Chrissy woke up early, anxious to see if the story ran online. It was there, large as life, with a picture of the sprawling plant on the river. She ran down to her corner deli and bought six copies of the Metro Record, hardly able to contain herself. When she got back, the phone was ringing.
“What the hell do you think you are doing?” Al screamed over the phone.
“Hi, Al. Oh—you mean the lakes? I wasn’t thinking. I didn’t know they would really print it. I—”
“Look, Bitch, I gave you every opportunity to become a decent reporter, and what do you do? You get a story like this and sell it to another paper? You screwed me and my paper in the process! Is that your way of saying thanks?”

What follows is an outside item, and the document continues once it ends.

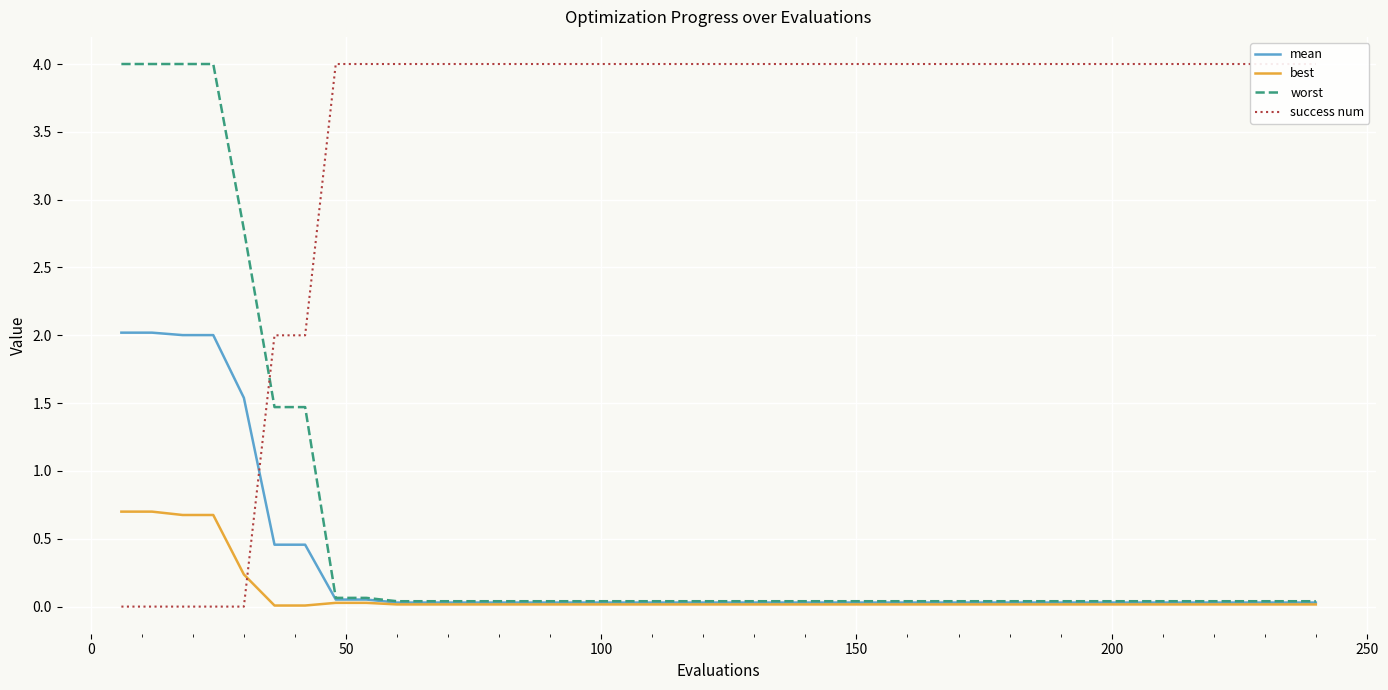

How many categories are shown in the chart?

40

“I’m sorry, Al. Mea culpa—”
“Mea culpa, my ass. Clean out your desk and get out. I don’t want to ever see your face again.”
She went blank. The exhilaration of getting a story in a big city paper suddenly soured. She realized that her inflated ego and drive to make it big had blinded her, that she had shown blatant disregard for her boss, the guy who gave her a break, taught her real reporting. The guy who finally hired her full-time. All she wanted to do was get ahead. Wouldn’t other reporters for a small-time paper do the same?
Should she beg for her job back? Wouldn’t he want her, now that she had had a byline in a popular city paper? But who was she kidding? Working at a little weekly paper was like moving backward. After all, she had made it to the Metro Record. She was a real pro now and couldn’t turn back.
Chapter 38
Stella heard about the underground radiated lakes on the radio, an AM news station that picked up stories from the papers. The announcer credited the Metro Record, paraphrasing the story in three brief sentences.
It was early, and Bob wasn’t up yet. Stella threw on her clothes and scampered down a few blocks to the newsstand and scooped up the tabloid, a paper she’d never usually buy, but this was an exception. She had the New York Times delivered, formerly her paper of choice before the Daily Suburban and Lou Padera. When she got home, Bob was up, sipping coffee, still in his pajamas.